• [Exercise requirements] Reproduce the lines below verbatim. Pictures are to be omitted.

• [Stored items from a collection]
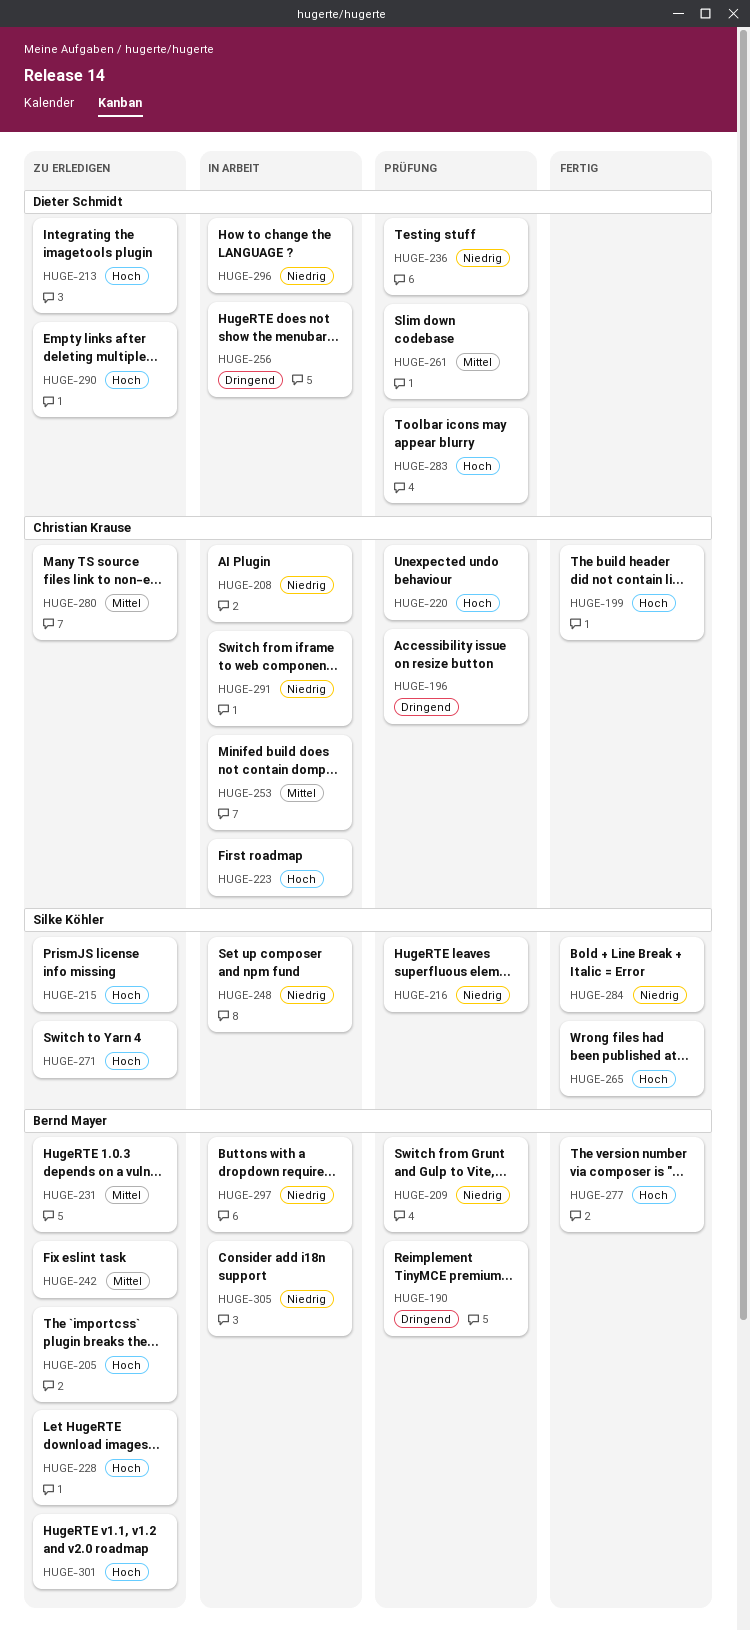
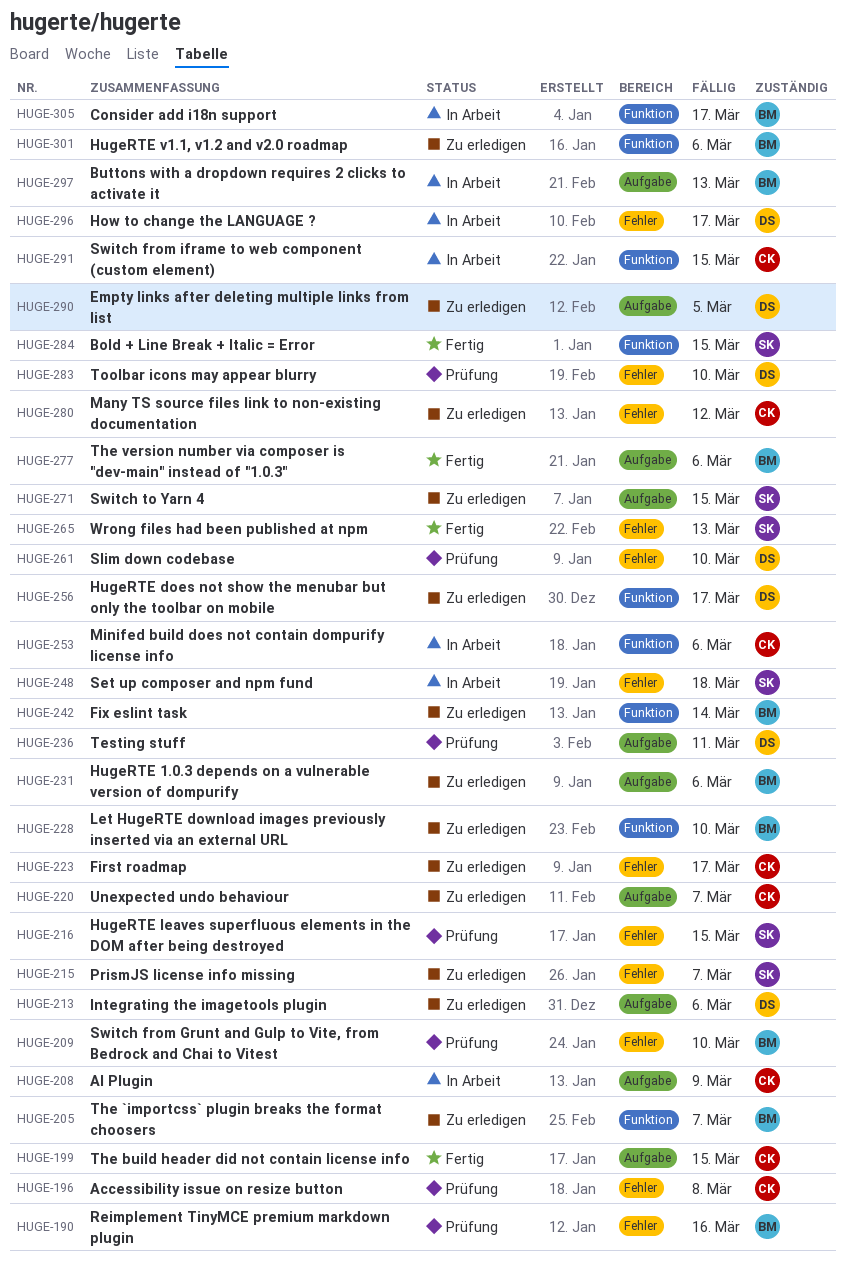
HUGE-220, status: Prüfung -> Zu erledigen
HUGE-223, status: In Arbeit -> Zu erledigen
HUGE-256, status: In Arbeit -> Zu erledigen

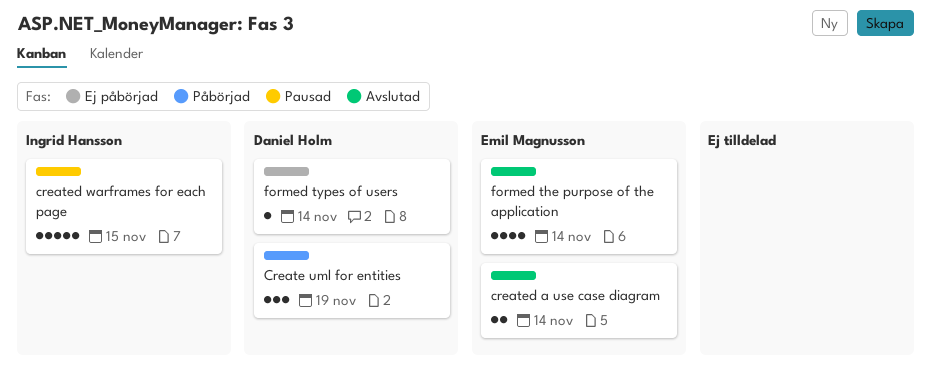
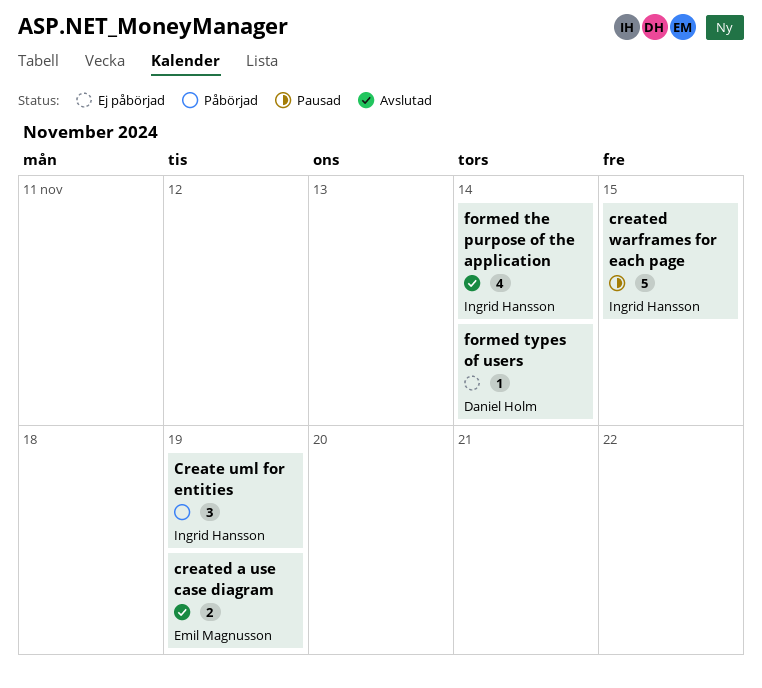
Create uml for entities, owner: Daniel Holm -> Ingrid Hansson
created a use case diagram, due: Nov 14 -> Nov 19
formed the purpose of the application, owner: Emil Magnusson -> Ingrid Hansson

• [Solution for this exercise]
HUGE-220, status: Prüfung -> Zu erledigen
HUGE-223, status: In Arbeit -> Zu erledigen
HUGE-256, status: In Arbeit -> Zu erledigen

Create uml for entities, owner: Daniel Holm -> Ingrid Hansson
created a use case diagram, due: Nov 14 -> Nov 19
formed the purpose of the application, owner: Emil Magnusson -> Ingrid Hansson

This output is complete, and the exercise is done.